* [SHORT EXERCISE]:
Reproduce all of the material below, substituting "Write out" for every occurrence of "Transcribe" and leaving everything else unchanged.
■ ■ ■ ■
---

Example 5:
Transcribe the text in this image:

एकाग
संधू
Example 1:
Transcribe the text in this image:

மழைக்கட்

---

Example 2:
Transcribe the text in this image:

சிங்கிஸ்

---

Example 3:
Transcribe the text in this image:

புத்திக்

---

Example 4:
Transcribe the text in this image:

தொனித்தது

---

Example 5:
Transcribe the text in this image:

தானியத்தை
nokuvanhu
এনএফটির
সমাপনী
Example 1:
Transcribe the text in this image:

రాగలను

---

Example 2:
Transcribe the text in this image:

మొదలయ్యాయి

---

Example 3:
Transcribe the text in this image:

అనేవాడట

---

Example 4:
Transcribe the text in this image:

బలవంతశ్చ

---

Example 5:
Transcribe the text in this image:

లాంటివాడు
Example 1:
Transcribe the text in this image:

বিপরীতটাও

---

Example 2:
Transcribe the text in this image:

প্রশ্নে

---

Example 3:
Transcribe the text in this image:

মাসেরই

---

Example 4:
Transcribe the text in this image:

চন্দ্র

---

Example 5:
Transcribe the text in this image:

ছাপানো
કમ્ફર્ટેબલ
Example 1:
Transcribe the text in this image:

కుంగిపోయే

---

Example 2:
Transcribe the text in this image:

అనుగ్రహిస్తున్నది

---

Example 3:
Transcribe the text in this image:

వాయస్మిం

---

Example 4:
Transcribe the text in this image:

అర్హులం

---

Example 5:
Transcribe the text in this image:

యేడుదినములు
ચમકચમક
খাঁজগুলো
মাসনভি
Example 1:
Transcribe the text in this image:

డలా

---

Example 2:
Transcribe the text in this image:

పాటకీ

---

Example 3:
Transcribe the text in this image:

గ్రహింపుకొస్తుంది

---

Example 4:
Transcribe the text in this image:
■ ■ ■ ■
* [ANSWER TO THE PROBLEM]:
---

Example 5:
Write out the text in this image:

एकाग
संधू
Example 1:
Write out the text in this image:

மழைக்கட்

---

Example 2:
Write out the text in this image:

சிங்கிஸ்

---

Example 3:
Write out the text in this image:

புத்திக்

---

Example 4:
Write out the text in this image:

தொனித்தது

---

Example 5:
Write out the text in this image:

தானியத்தை
nokuvanhu
এনএফটির
সমাপনী
Example 1:
Write out the text in this image:

రాగలను

---

Example 2:
Write out the text in this image:

మొదలయ్యాయి

---

Example 3:
Write out the text in this image:

అనేవాడట

---

Example 4:
Write out the text in this image:

బలవంతశ్చ

---

Example 5:
Write out the text in this image:

లాంటివాడు
Example 1:
Write out the text in this image:

বিপরীতটাও

---

Example 2:
Write out the text in this image:

প্রশ্নে

---

Example 3:
Write out the text in this image:

মাসেরই

---

Example 4:
Write out the text in this image:

চন্দ্র

---

Example 5:
Write out the text in this image:

ছাপানো
કમ્ફર્ટેબલ
Example 1:
Write out the text in this image:

కుంగిపోయే

---

Example 2:
Write out the text in this image:

అనుగ్రహిస్తున్నది

---

Example 3:
Write out the text in this image:

వాయస్మిం

---

Example 4:
Write out the text in this image:

అర్హులం

---

Example 5:
Write out the text in this image:

యేడుదినములు
ચમકચમક
খাঁজগুলো
মাসনভি
Example 1:
Write out the text in this image:

డలా

---

Example 2:
Write out the text in this image:

పాటకీ

---

Example 3:
Write out the text in this image:

గ్రహింపుకొస్తుంది

---

Example 4:
Write out the text in this image:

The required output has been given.